[COMPLETE THE FOLLOWING]:
[A] List each distinct percentage figure that appears in the text on the Münster Fiscal Court dividend ruling.
[B] Write the next passage of the text on the Münster Fiscal Court dividend ruling, starting after its final sentence.

[PAGE EXCERPT]:
--

With a judgement of 14,05.2014 (10 K 1007/13 G), the Münster Fiscal Court has ruled that, contrary to the practice of the tax authorities, dividends from affiliated enterprises benefit from a full exemption from trade tax and not just a 95% exemption This judgement means that affiliated enterprises can expect high trade tax refunds.

Principle: Dividends only exempted to 95%

If a corporation receives dividends from another corporation, these are ultimately 95% tax-free if a holding of 10% or 15% exists. Therefore 5% of the dividends remain subject to corporation tax and trade tax.

Münster Fiscal Court demands full exemption from trade tax

In the case ruled upon, a German limited liability company received dividends from its Italian subsidiary. The German limited liability company on its part had entered into a profit and loss transfer agreement with its parent company. Its profit was therefore to be attributed to the parent company and to be taxed there. According to the practice of the tax authorities to date, the dividend received was only to be exempted to 95% from trade tax. The Münster Fiscal Court has opposed this by demanding a full exemption from trade tax and therefore explicitly tolerating a possible loophole in the law.

--

[INFORMATION SHOWN]:

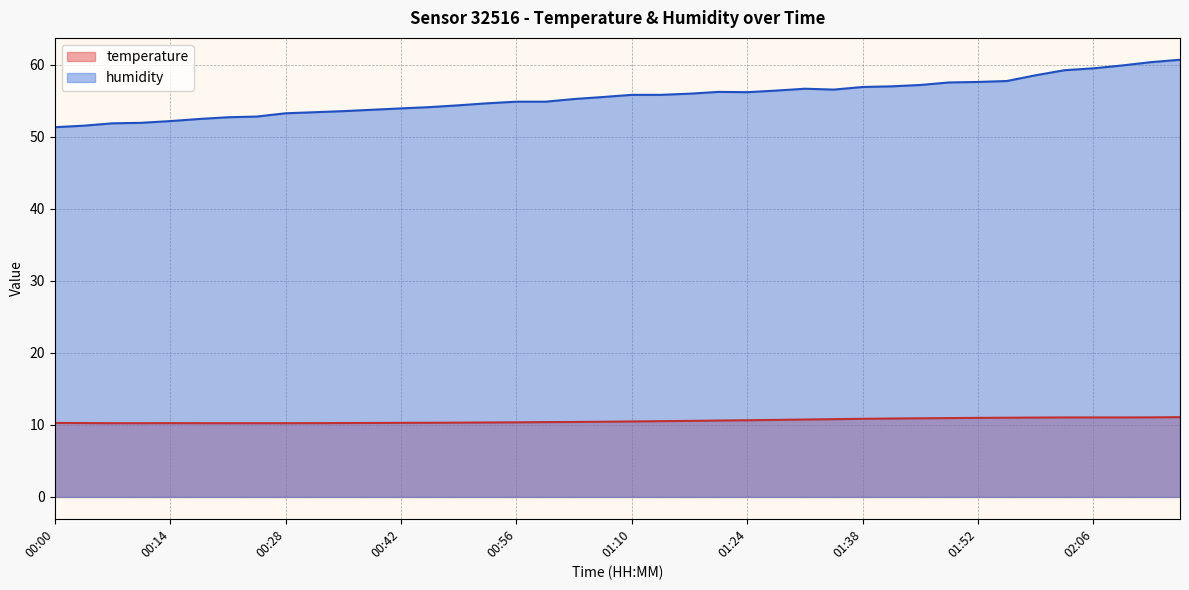

Does the chart have visible grid lines?

Yes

--

[TASK-BY-TASK ANSWERS]:
[A] 95%, 10%, 15%, 5%

[B]
Practical impact

Although the case ruled on concerned a foreign dividend, the same would also apply to a domestic dividend received by a corporation which has entered into a profit an profit and loss transfer agreement with its parent company. The tax office which lost this case has lodged an appeal with the Federal Fiscal Court (I R 39/14). Whether the tax authority will as a result be able to secure its long-standing practice of taxing such dividends, however, appears questionable. Corporate groups with relevant dividend income in the past should keep such cases open and should apply for a trade tax reduction or a full exemption for trade tax purposes for assessment periods which are not yet statute-barred.